The Con Artists who send these emails know how to make their claims seem legitimate.

Some of the Con’s make the message seem urgent, setting a deadlie for you to sign up for a service, or ask you to verify personal information like social security or credit card numbers.

Check out these tips that can help you avoid these scams:

  • Protect your personal information. Only share credit card and personal information when you buy from a company you trust and know.
  • If a company won’t provide its name, street address, and telephone number, don’t do business with them.
  • Resist any urge to “act now” despite the offer and the terms. take your time because once you turn your money over to them, you might not get it back.
  • Get it in writing before signing anything or sending payment and and review terms carefully. Be sure and read that small print.
  • Don’t fall for any offer that asks you to pay for a gift or prize. You should never pay for a “free” gift.

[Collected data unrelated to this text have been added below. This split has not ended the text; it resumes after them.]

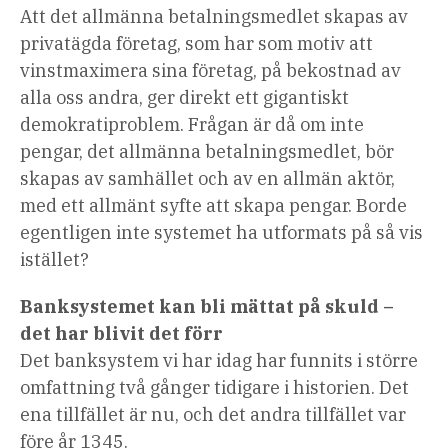
Att det allmänna betalningsmedlet skapas av
privatägda företag, som har som motiv att
vinstmaximera sina företag, på bekostnad av
alla oss andra, ger direkt ett gigantiskt
demokratiproblem. Frågan är då om inte
pengar, det allmänna betalningsmedlet, bör
skapas av samhället och av en allmän aktör,
med ett allmänt syfte att skapa pengar. Borde
egentligen inte systemet ha utformats på så vis
istället?
Banksystemet kan bli mättat på skuld –
det har blivit det förr
Det banksystem vi har idag har funnits i större
omfattning två gånger tidigare i historien. Det
ena tillfället är nu, och det andra tillfället var
före år 1345.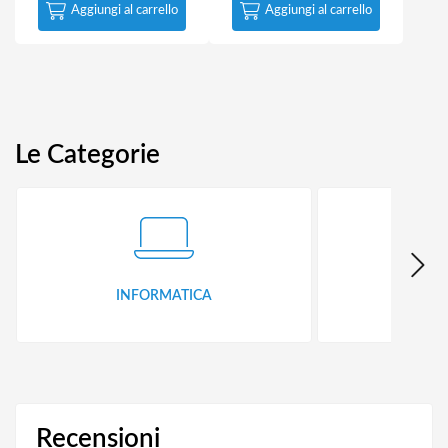
Aggiungi al carrello
Aggiungi al carrello
Le Categorie
INFORMATICA
ID
Recensioni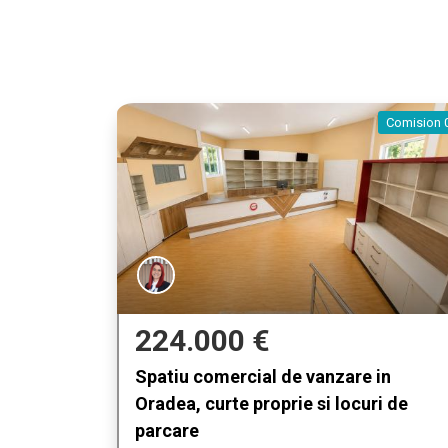
Comision 
224.000 €
Spatiu comercial de vanzare in
Oradea, curte proprie si locuri de
parcare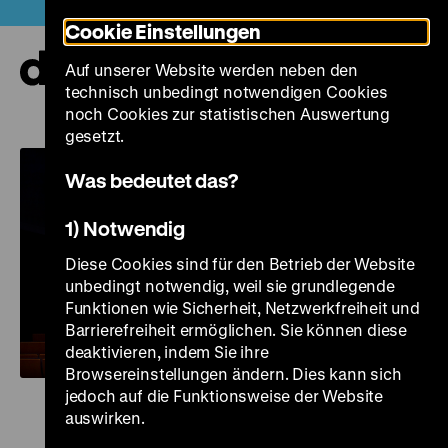
Direkt
Heute +
Cookie Einstellungen
zum
Seiteninhalt
Auf unserer Website werden neben den
springen
Navi
technisch unbedingt notwendigen Cookies
auf-
und
noch Cookies zur statistischen Auswertung
zuk
gesetzt.
Was bedeutet das?
1) Notwendig
Diese Cookies sind für den Betrieb der Website
unbedingt notwendig, weil sie grundlegende
Funktionen wie Sicherheit, Netzwerkfreiheit und
Barrierefreiheit ermöglichen. Sie können diese
deaktivieren, indem Sie ihre
Browsereinstellungen ändern. Dies kann sich
jedoch auf die Funktionsweise der Website
auswirken.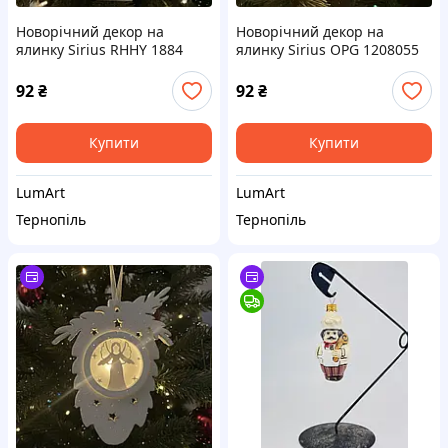
Новорічний декор на
Новорічний декор на
ялинку Sirius RHHY 1884
ялинку Sirius OPG 1208055
92
₴
92
₴
Купити
Купити
LumArt
LumArt
Тернопіль
Тернопіль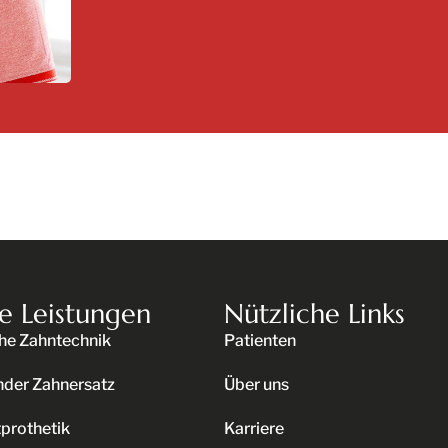
e Leistungen
Nützliche Links
he Zahntechnik
Patienten
nder Zahnersatz
Über uns
prothetik
Karriere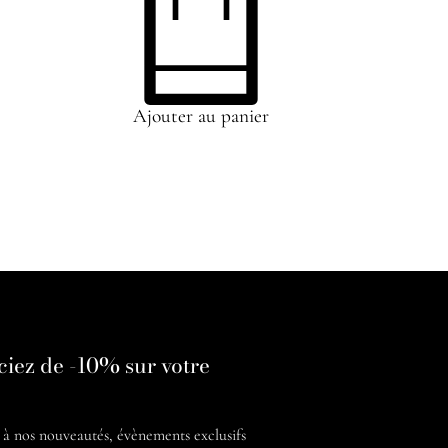
Ajouter au panier
ciez de -10% sur votre
é à nos
nouveautés, évènements exclusifs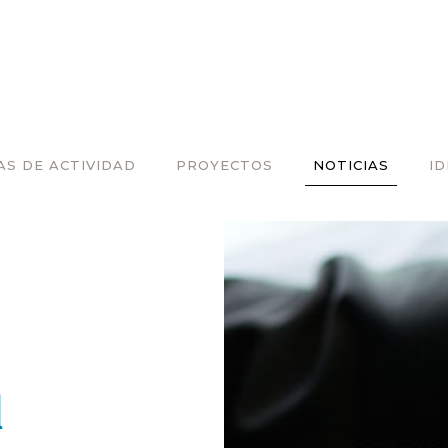
AS DE ACTIVIDAD
PROYECTOS
NOTICIAS
I
d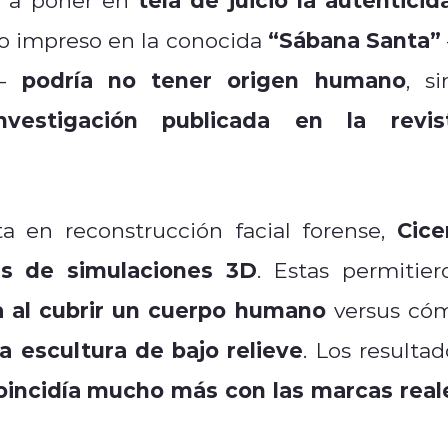
“Sábana Santa”
ro impreso en la conocida
podría no tener origen humano
s—
, si
investigación publicada en la revis
Cice
ta en reconstrucción facial forense,
és de simulaciones 3D
. Estas permitier
 al cubrir un cuerpo humano
versus có
a escultura de bajo relieve
. Los resultad
incidía mucho más con las marcas real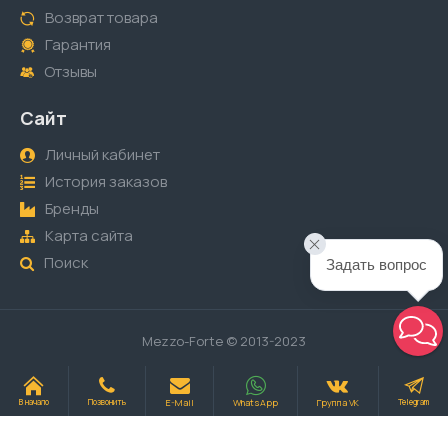
Возврат товара
Гарантия
Отзывы
Сайт
Личный кабинет
История заказов
Бренды
Карта сайта
Поиск
Задать вопрос
Mezzo-Forte © 2013-2023
E-Mail
WhatsApp
Группа VK
В начало
Позвонить
Telegram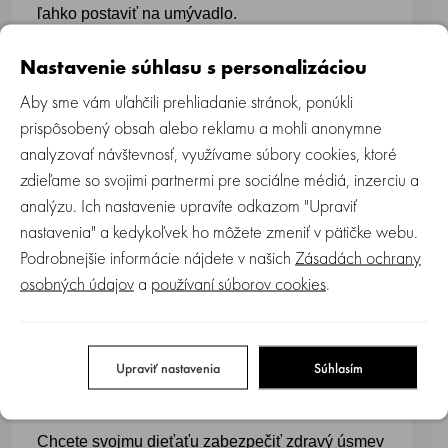
ľahko postaviť na umývadlo.
Perfektná pre každodennú starostlivosť o
Nastavenie súhlasu s personalizáciou
detské zúbky.
Aby sme vám uľahčili prehliadanie stránok, ponúkli
prispôsobený obsah alebo reklamu a mohli anonymne
Suavinex zubná starostlivosť pre bábätká a deti
analyzovať návštevnosť, využívame súbory cookies, ktoré
je navrhnutá tak, aby poskytovala ochranu od
zdieľame so svojimi partnermi pre sociálne médiá, inzerciu a
prvého zúbku a podporovala zdravý vývoj. Je
analýzu. Ich nastavenie upravíte odkazom "Upraviť
šetrná k detským ďasnám aj zubom.
nastavenia" a kedykoľvek ho môžete zmeniť v pätičke webu.
Vyvinutá v spolupráci s odborníkom na detskú
Podrobnejšie informácie nájdete v našich
Zásadách ochrany
stomatológiu, aby sa zabezpečila maximálna
osobných údajov
a
používaní súborov cookies
.
bezpečnosť, účinnosť a rešpektovanie vývoja
detských úst.
Upraviť nastavenia
Súhlasím
Kompletná starostlivosť o detské zúbky –
Suavinex Baby & Kids
Chcete svojmu dieťaťu zabezpečiť zdravý úsmev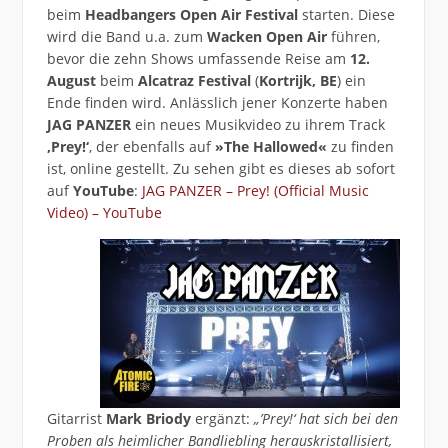
beim
Headbangers Open Air Festival
starten. Diese
wird die Band u.a. zum
Wacken Open Air
führen,
bevor die zehn Shows umfassende Reise am
12.
August
beim
Alcatraz Festival
(
Kortrijk, BE
) ein
Ende finden wird. Anlässlich jener Konzerte haben
JAG PANZER
ein neues Musikvideo zu ihrem Track
‚Prey!‘
, der ebenfalls auf
»The Hallowed«
zu finden
ist, online gestellt. Zu sehen gibt es dieses ab sofort
auf
YouTube
:
JAG PANZER – Prey! (Official Music
Video) – YouTube
Gitarrist
Mark Briody
ergänzt:
„’Prey!‘ hat sich bei den
Proben als heimlicher Bandliebling herauskristallisiert,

10 Ways to Spot an E-Mail Scam

1. Requests for personal information
No legitimate organization will ask for your social security, bank account or PIN number via e-mail – and none will include a link, sending you to a form to enter it. No matter how authentic these emails may look, ignore ‘em.

2. Watch for typos or spelling mistakes
Scam artists are street smart, but many flunked basic grammar (or barely speak English). Look for mistakes like inappropriate hyphens or confusing “your” and “you’re.” If the note has multiple typos or grammatical errors, odds are it’s not legitimate.

3. Clickable Web links in e-mails
Don’t trust links to Web sites in e-mails. What might look like a legitimate address is often linked to a third-party site that looks official, but is actually run by thieves and scammers. These are the fast track to identity and financial theft.

4. ‘Market research’ or surveys that ask you for personal information.
Disguising scam e-mails as marketing is a classic ploy. You’ll be asked to fill out a survey or enter a contest – requiring you to give personal information or “log on” to your account. Once you’ve done so, the scammers can use it themselves.